The video released Tuesday by the Center for Medical Progress shows physician Mary Gatter, a Planned Parenthood medical director in Southern California, meeting with people posing as potential buyers of intact fetal specimens. Much of the conversation deals with how much money the buyers should pay.
Federal law prohibits the commercial sale of fetal tissue, but allows not-for-profit donation of tissue if the women who underwent abortions give their consent. Planned Parenthood contends that the payments discussed in the new video, and a similar one released last week, pertain to reimbursement for the costs of procuring the tissue – which is legal.
Gatter says in the video, “We’re not in it for the money,” while discussing whether a payment of $100 per specimen would be adequate.
In another portion of the video, she appears to suggest that abortion procedures could be modified in some cases to get more intact fetuses. Under federal law, there should be no alteration in the timing or method of an abortion done solely for the purpose of obtaining fetal tissue.
Eric Ferrero, Planned Parenthood’s vice president of communications, said the video falsely portrays the organization’s participation in tissue donation programs.
“At several of our health centers, we help patients who want to donate tissue for scientific research, and we do this just like every other high-quality health care provider does – with full, appropriate consent from patients and under the highest ethical and legal standards,” Ferrero said in a statement posted on the organization’s website. “There is no financial benefit for tissue donation for either the patient or for Planned Parenthood.
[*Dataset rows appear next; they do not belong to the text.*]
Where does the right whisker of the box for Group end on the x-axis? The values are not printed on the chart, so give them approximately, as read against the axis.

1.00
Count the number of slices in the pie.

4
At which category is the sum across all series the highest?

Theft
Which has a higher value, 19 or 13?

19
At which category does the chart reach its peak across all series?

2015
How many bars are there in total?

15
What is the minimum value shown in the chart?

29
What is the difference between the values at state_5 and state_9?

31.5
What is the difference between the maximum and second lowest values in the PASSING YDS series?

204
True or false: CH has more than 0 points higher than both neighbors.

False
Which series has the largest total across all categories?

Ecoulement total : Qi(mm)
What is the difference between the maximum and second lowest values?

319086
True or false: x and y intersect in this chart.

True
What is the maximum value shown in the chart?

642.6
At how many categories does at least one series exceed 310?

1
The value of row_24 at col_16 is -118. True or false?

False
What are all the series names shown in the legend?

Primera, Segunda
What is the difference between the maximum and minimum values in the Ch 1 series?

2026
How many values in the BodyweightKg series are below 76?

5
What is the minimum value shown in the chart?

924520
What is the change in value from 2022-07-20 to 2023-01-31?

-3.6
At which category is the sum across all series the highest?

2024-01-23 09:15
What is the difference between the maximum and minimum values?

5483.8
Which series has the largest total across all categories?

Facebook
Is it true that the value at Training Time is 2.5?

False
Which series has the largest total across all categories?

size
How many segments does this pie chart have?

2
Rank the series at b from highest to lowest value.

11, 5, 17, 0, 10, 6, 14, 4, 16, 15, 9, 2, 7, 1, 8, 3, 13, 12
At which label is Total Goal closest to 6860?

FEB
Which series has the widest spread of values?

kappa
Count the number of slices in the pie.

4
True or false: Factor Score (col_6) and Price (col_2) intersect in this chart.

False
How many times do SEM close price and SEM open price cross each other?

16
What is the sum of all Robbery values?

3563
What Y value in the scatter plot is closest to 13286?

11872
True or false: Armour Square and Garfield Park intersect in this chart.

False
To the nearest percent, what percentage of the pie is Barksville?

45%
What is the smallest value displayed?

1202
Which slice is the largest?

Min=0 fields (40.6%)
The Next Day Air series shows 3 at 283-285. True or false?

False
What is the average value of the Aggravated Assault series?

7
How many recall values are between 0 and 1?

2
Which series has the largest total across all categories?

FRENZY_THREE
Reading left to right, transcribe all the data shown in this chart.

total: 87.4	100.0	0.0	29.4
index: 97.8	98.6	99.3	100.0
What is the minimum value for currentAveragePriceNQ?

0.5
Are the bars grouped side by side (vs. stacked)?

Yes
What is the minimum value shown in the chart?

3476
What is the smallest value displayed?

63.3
In some instances, actual costs, such as the cost to transport tissue to leading research centers, are reimbursed, which is standard across the medical field.”
Following release of the first video on July 14, three congressional committees and top officials in several states said they would launch investigations of Planned Parenthood’s handling of fetal tissue. Anti-abortion groups have expressed hope that Congress might cut off federal funding that goes to Planned Parenthood for family planning and other non-abortion services
Planned Parenthood, in a letter to the House Energy and Commerce Committee, depicted the videos as “a campaign of corporate espionage” being orchestrated by anti-abortion activist David Daleiden of the previously little-known Center for Medical Progress. The letter said Daleiden was involved in secretly recording Planned Parenthood staff and patients at least 65 times over the last eight years, potentially yielding thousands of hours of recordings.
Daleiden, in a statement Tuesday, said Planned Parenthood’s denial of engaging in the sale of fetal parts is “a desperate lie.”
Planned Parenthood has staunchly defended its role in procuring fetal tissue for researchers, saying it is important work that could help develop treatments for diseases such as Alzheimer’s and Parkinson’s.
Asked about the latest video, Senate Minority Leader Harry Reid, D-Nev., told reporters that “human fetal tissue research has been very important.”
“I see no indication that Planned Parenthood has violated federal law,” Reid said.
Anti-abortion leaders, however, have questioned the very nature of the fetal-tissue research.
“Planned Parenthood’s selling of the broken bodies of unborn children is inhumane and troubling no matter how any investigation concludes,” said Charmaine Yoest, president of Americans United for Life. “And if Planned Parenthood’s conduct does not violate the federal law prohibiting the sale of fetal tissue and organs, then the law must be changed.”